**EXERCISE INPUTS**

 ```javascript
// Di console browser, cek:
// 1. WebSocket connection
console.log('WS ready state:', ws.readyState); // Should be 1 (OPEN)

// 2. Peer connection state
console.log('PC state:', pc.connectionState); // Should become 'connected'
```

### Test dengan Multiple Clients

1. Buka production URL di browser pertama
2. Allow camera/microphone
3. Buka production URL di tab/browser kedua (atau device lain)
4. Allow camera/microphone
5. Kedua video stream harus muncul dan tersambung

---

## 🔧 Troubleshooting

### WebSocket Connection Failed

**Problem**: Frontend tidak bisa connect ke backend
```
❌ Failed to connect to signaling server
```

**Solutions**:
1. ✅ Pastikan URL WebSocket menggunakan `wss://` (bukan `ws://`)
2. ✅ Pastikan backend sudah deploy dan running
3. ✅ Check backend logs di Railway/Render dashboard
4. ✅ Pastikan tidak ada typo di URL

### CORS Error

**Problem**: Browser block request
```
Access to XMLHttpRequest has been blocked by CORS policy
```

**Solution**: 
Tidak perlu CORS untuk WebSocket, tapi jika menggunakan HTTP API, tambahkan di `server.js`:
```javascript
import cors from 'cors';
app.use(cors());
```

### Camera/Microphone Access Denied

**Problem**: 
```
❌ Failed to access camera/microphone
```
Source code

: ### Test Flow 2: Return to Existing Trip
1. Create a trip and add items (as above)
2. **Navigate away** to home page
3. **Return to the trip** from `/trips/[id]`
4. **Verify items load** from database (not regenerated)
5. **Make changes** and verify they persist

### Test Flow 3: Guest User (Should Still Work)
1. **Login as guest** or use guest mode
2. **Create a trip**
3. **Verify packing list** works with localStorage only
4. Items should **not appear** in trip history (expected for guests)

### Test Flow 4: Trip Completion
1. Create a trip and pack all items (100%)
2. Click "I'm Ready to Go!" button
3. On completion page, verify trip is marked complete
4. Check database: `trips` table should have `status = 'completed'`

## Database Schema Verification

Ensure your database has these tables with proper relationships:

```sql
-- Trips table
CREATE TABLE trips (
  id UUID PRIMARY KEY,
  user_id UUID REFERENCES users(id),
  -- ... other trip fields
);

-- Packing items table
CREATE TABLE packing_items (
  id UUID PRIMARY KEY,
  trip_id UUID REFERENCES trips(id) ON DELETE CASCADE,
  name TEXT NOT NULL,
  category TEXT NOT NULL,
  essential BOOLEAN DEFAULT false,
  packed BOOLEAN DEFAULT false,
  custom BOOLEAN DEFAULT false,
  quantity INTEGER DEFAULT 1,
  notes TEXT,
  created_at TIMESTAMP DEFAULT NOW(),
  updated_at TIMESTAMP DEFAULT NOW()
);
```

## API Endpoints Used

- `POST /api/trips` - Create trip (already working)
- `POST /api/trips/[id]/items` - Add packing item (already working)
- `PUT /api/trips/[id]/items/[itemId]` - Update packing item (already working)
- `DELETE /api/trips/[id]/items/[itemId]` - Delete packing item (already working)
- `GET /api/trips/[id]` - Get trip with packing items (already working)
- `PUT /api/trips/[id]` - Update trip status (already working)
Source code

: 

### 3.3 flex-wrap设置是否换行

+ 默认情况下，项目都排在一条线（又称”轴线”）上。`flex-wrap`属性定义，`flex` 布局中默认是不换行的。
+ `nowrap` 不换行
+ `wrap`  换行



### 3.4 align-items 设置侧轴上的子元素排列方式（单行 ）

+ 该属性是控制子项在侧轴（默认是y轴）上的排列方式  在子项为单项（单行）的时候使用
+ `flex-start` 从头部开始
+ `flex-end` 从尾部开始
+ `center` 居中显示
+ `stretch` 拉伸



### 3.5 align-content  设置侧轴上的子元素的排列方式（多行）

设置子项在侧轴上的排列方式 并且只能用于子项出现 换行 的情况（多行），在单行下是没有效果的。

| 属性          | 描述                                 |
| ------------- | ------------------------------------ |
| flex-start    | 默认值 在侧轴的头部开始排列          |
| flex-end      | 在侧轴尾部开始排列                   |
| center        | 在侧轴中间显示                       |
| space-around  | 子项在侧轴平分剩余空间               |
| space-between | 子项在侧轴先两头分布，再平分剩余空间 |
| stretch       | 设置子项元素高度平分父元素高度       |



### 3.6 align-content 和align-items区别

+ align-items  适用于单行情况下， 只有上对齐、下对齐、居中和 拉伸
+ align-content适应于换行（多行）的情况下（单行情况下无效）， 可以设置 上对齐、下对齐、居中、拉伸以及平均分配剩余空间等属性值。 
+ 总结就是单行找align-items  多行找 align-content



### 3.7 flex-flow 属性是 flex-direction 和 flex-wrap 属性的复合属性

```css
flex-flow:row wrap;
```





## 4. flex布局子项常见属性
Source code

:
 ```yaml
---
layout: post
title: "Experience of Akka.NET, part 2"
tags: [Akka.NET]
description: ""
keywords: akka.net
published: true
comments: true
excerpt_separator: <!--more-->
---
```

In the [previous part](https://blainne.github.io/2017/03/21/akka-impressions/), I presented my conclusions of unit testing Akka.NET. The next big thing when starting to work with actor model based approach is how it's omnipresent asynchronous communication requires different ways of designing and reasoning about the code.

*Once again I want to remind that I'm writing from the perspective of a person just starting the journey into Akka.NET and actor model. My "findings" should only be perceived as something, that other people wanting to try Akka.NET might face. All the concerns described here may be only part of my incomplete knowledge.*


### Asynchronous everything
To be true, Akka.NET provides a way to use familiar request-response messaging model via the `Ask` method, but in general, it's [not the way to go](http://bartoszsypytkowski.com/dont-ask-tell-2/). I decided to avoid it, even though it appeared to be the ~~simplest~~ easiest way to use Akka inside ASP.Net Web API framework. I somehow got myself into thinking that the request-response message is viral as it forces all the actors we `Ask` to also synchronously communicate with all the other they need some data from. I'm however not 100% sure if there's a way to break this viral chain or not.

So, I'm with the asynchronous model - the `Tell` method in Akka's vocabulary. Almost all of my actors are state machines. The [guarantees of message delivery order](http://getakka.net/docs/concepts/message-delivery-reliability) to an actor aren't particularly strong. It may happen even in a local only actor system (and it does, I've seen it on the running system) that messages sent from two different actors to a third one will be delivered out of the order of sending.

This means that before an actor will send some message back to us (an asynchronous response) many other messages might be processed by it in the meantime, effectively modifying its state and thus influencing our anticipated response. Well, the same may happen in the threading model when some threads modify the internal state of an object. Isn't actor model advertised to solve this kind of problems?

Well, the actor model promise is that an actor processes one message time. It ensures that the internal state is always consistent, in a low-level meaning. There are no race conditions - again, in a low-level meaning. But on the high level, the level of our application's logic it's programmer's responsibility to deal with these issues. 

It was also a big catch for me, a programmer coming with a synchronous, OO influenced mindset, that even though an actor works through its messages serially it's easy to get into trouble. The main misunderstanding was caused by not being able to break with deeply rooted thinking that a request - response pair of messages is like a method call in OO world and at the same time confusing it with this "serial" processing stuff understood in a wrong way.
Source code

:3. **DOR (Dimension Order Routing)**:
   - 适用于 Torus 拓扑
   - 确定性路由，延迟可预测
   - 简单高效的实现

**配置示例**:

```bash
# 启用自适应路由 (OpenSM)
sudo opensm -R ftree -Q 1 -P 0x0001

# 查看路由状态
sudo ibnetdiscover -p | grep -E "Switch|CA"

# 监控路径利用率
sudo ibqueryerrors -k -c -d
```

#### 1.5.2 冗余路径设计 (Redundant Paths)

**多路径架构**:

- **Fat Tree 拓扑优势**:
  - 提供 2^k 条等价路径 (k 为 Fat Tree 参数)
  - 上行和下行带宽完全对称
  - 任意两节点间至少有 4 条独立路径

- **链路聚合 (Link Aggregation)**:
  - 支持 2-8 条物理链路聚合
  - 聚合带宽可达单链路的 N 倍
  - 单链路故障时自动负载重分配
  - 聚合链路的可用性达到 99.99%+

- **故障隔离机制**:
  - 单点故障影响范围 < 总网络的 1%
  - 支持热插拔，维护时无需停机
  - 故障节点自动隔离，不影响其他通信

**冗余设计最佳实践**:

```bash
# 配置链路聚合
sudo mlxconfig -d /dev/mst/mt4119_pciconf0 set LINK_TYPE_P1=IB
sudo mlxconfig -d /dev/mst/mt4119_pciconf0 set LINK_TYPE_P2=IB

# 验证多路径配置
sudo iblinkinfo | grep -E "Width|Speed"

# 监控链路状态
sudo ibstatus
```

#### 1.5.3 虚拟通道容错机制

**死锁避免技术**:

**EXERCISE INSTRUCTIONS**
Restate word for word the entries above, starting at the line with "my incomplete knowledge.*" and ending at the line with "This means that", inclusive, and no others.

**REPLY**
*Once again I want to remind that I'm writing from the perspective of a person just starting the journey into Akka.NET and actor model. My "findings" should only be perceived as something, that other people wanting to try Akka.NET might face. All the concerns described here may be only part of my incomplete knowledge.*


### Asynchronous everything
To be true, Akka.NET provides a way to use familiar request-response messaging model via the `Ask` method, but in general, it's [not the way to go](http://bartoszsypytkowski.com/dont-ask-tell-2/). I decided to avoid it, even though it appeared to be the ~~simplest~~ easiest way to use Akka inside ASP.Net Web API framework. I somehow got myself into thinking that the request-response message is viral as it forces all the actors we `Ask` to also synchronously communicate with all the other they need some data from. I'm however not 100% sure if there's a way to break this viral chain or not.

So, I'm with the asynchronous model - the `Tell` method in Akka's vocabulary. Almost all of my actors are state machines. The [guarantees of message delivery order](http://getakka.net/docs/concepts/message-delivery-reliability) to an actor aren't particularly strong. It may happen even in a local only actor system (and it does, I've seen it on the running system) that messages sent from two different actors to a third one will be delivered out of the order of sending.

This means that before an actor will send some message back to us (an asynchronous response) many other messages might be processed by it in the meantime, effectively modifying its state and thus influencing our anticipated response. Well, the same may happen in the threading model when some threads modify the internal state of an object. Isn't actor model advertised to solve this kind of problems?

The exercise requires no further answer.